>> start INPUT ROWS
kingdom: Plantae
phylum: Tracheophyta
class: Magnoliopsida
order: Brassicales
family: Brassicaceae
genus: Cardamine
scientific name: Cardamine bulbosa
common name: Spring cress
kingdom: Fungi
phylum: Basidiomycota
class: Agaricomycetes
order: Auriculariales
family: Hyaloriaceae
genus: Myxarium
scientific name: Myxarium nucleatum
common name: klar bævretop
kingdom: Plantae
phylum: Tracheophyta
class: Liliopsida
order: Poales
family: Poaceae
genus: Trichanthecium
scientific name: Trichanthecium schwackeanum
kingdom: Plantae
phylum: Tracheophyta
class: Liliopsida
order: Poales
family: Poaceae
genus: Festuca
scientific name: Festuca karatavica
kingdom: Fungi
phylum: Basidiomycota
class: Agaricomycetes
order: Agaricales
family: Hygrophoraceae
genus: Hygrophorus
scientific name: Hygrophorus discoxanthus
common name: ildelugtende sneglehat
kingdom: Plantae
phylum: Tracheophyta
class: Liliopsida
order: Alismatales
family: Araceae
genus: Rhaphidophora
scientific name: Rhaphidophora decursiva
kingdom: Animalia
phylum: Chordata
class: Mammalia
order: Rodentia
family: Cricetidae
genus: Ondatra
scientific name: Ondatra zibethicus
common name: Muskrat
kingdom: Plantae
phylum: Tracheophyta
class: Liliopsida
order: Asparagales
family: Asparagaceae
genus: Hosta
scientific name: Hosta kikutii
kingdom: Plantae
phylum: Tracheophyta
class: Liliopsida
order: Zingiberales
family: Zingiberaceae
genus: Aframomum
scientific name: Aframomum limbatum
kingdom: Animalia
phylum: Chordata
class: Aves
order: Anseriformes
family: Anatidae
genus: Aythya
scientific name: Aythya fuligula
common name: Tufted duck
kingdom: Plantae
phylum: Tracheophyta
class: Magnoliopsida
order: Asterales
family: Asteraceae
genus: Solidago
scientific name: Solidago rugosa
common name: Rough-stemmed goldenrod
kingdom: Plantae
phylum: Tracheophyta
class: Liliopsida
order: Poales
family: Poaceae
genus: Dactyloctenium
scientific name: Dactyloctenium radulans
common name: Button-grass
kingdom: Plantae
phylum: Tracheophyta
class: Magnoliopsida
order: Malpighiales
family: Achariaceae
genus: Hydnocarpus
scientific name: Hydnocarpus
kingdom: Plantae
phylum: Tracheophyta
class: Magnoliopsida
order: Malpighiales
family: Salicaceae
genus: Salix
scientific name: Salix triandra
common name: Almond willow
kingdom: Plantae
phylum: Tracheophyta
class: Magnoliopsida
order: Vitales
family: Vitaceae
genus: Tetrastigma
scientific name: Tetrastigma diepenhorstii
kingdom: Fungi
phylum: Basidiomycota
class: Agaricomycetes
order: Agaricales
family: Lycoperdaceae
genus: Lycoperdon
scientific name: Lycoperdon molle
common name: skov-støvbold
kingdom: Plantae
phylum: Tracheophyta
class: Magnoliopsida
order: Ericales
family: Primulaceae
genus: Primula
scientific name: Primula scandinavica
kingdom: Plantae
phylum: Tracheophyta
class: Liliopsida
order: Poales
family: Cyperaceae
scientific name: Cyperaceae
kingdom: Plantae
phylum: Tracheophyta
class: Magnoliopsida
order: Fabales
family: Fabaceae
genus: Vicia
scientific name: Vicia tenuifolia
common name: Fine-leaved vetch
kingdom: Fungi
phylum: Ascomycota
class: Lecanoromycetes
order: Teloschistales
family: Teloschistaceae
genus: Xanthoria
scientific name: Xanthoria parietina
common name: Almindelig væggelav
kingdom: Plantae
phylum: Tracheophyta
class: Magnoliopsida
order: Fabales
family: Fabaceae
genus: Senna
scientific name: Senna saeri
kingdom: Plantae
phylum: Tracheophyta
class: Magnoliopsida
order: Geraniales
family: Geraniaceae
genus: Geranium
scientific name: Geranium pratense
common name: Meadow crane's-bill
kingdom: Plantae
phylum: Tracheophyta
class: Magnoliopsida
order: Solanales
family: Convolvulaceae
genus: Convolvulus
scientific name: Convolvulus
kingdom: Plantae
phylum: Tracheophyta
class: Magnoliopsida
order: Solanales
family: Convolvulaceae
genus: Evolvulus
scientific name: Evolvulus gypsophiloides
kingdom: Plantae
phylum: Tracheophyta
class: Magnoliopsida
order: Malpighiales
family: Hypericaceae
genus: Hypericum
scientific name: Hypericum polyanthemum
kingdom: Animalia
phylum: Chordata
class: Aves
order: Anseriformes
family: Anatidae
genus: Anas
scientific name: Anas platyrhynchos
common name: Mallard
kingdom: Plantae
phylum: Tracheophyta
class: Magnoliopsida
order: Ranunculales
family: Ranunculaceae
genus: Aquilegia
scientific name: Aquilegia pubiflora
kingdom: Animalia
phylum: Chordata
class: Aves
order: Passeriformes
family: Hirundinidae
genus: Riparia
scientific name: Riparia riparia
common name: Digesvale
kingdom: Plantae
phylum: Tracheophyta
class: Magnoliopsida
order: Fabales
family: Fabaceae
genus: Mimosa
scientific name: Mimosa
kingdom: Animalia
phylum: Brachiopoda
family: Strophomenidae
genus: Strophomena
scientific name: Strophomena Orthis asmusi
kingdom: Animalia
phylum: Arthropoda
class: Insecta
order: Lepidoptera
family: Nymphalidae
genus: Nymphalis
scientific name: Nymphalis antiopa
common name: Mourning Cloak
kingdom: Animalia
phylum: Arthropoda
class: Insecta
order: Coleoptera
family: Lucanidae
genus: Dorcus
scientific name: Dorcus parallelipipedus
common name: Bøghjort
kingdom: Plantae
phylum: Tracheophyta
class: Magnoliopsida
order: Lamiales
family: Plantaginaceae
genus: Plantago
>> end INPUT ROWS
_THE TASK:_ Repeat every line of the records above, word for word and in the same order.

_RESULT:_
kingdom: Plantae
phylum: Tracheophyta
class: Magnoliopsida
order: Brassicales
family: Brassicaceae
genus: Cardamine
scientific name: Cardamine bulbosa
common name: Spring cress
kingdom: Fungi
phylum: Basidiomycota
class: Agaricomycetes
order: Auriculariales
family: Hyaloriaceae
genus: Myxarium
scientific name: Myxarium nucleatum
common name: klar bævretop
kingdom: Plantae
phylum: Tracheophyta
class: Liliopsida
order: Poales
family: Poaceae
genus: Trichanthecium
scientific name: Trichanthecium schwackeanum
kingdom: Plantae
phylum: Tracheophyta
class: Liliopsida
order: Poales
family: Poaceae
genus: Festuca
scientific name: Festuca karatavica
kingdom: Fungi
phylum: Basidiomycota
class: Agaricomycetes
order: Agaricales
family: Hygrophoraceae
genus: Hygrophorus
scientific name: Hygrophorus discoxanthus
common name: ildelugtende sneglehat
kingdom: Plantae
phylum: Tracheophyta
class: Liliopsida
order: Alismatales
family: Araceae
genus: Rhaphidophora
scientific name: Rhaphidophora decursiva
kingdom: Animalia
phylum: Chordata
class: Mammalia
order: Rodentia
family: Cricetidae
genus: Ondatra
scientific name: Ondatra zibethicus
common name: Muskrat
kingdom: Plantae
phylum: Tracheophyta
class: Liliopsida
order: Asparagales
family: Asparagaceae
genus: Hosta
scientific name: Hosta kikutii
kingdom: Plantae
phylum: Tracheophyta
class: Liliopsida
order: Zingiberales
family: Zingiberaceae
genus: Aframomum
scientific name: Aframomum limbatum
kingdom: Animalia
phylum: Chordata
class: Aves
order: Anseriformes
family: Anatidae
genus: Aythya
scientific name: Aythya fuligula
common name: Tufted duck
kingdom: Plantae
phylum: Tracheophyta
class: Magnoliopsida
order: Asterales
family: Asteraceae
genus: Solidago
scientific name: Solidago rugosa
common name: Rough-stemmed goldenrod
kingdom: Plantae
phylum: Tracheophyta
class: Liliopsida
order: Poales
family: Poaceae
genus: Dactyloctenium
scientific name: Dactyloctenium radulans
common name: Button-grass
kingdom: Plantae
phylum: Tracheophyta
class: Magnoliopsida
order: Malpighiales
family: Achariaceae
genus: Hydnocarpus
scientific name: Hydnocarpus
kingdom: Plantae
phylum: Tracheophyta
class: Magnoliopsida
order: Malpighiales
family: Salicaceae
genus: Salix
scientific name: Salix triandra
common name: Almond willow
kingdom: Plantae
phylum: Tracheophyta
class: Magnoliopsida
order: Vitales
family: Vitaceae
genus: Tetrastigma
scientific name: Tetrastigma diepenhorstii
kingdom: Fungi
phylum: Basidiomycota
class: Agaricomycetes
order: Agaricales
family: Lycoperdaceae
genus: Lycoperdon
scientific name: Lycoperdon molle
common name: skov-støvbold
kingdom: Plantae
phylum: Tracheophyta
class: Magnoliopsida
order: Ericales
family: Primulaceae
genus: Primula
scientific name: Primula scandinavica
kingdom: Plantae
phylum: Tracheophyta
class: Liliopsida
order: Poales
family: Cyperaceae
scientific name: Cyperaceae
kingdom: Plantae
phylum: Tracheophyta
class: Magnoliopsida
order: Fabales
family: Fabaceae
genus: Vicia
scientific name: Vicia tenuifolia
common name: Fine-leaved vetch
kingdom: Fungi
phylum: Ascomycota
class: Lecanoromycetes
order: Teloschistales
family: Teloschistaceae
genus: Xanthoria
scientific name: Xanthoria parietina
common name: Almindelig væggelav
kingdom: Plantae
phylum: Tracheophyta
class: Magnoliopsida
order: Fabales
family: Fabaceae
genus: Senna
scientific name: Senna saeri
kingdom: Plantae
phylum: Tracheophyta
class: Magnoliopsida
order: Geraniales
family: Geraniaceae
genus: Geranium
scientific name: Geranium pratense
common name: Meadow crane's-bill
kingdom: Plantae
phylum: Tracheophyta
class: Magnoliopsida
order: Solanales
family: Convolvulaceae
genus: Convolvulus
scientific name: Convolvulus
kingdom: Plantae
phylum: Tracheophyta
class: Magnoliopsida
order: Solanales
family: Convolvulaceae
genus: Evolvulus
scientific name: Evolvulus gypsophiloides
kingdom: Plantae
phylum: Tracheophyta
class: Magnoliopsida
order: Malpighiales
family: Hypericaceae
genus: Hypericum
scientific name: Hypericum polyanthemum
kingdom: Animalia
phylum: Chordata
class: Aves
order: Anseriformes
family: Anatidae
genus: Anas
scientific name: Anas platyrhynchos
common name: Mallard
kingdom: Plantae
phylum: Tracheophyta
class: Magnoliopsida
order: Ranunculales
family: Ranunculaceae
genus: Aquilegia
scientific name: Aquilegia pubiflora
kingdom: Animalia
phylum: Chordata
class: Aves
order: Passeriformes
family: Hirundinidae
genus: Riparia
scientific name: Riparia riparia
common name: Digesvale
kingdom: Plantae
phylum: Tracheophyta
class: Magnoliopsida
order: Fabales
family: Fabaceae
genus: Mimosa
scientific name: Mimosa
kingdom: Animalia
phylum: Brachiopoda
family: Strophomenidae
genus: Strophomena
scientific name: Strophomena Orthis asmusi
kingdom: Animalia
phylum: Arthropoda
class: Insecta
order: Lepidoptera
family: Nymphalidae
genus: Nymphalis
scientific name: Nymphalis antiopa
common name: Mourning Cloak
kingdom: Animalia
phylum: Arthropoda
class: Insecta
order: Coleoptera
family: Lucanidae
genus: Dorcus
scientific name: Dorcus parallelipipedus
common name: Bøghjort
kingdom: Plantae
phylum: Tracheophyta
class: Magnoliopsida
order: Lamiales
family: Plantaginaceae
genus: Plantago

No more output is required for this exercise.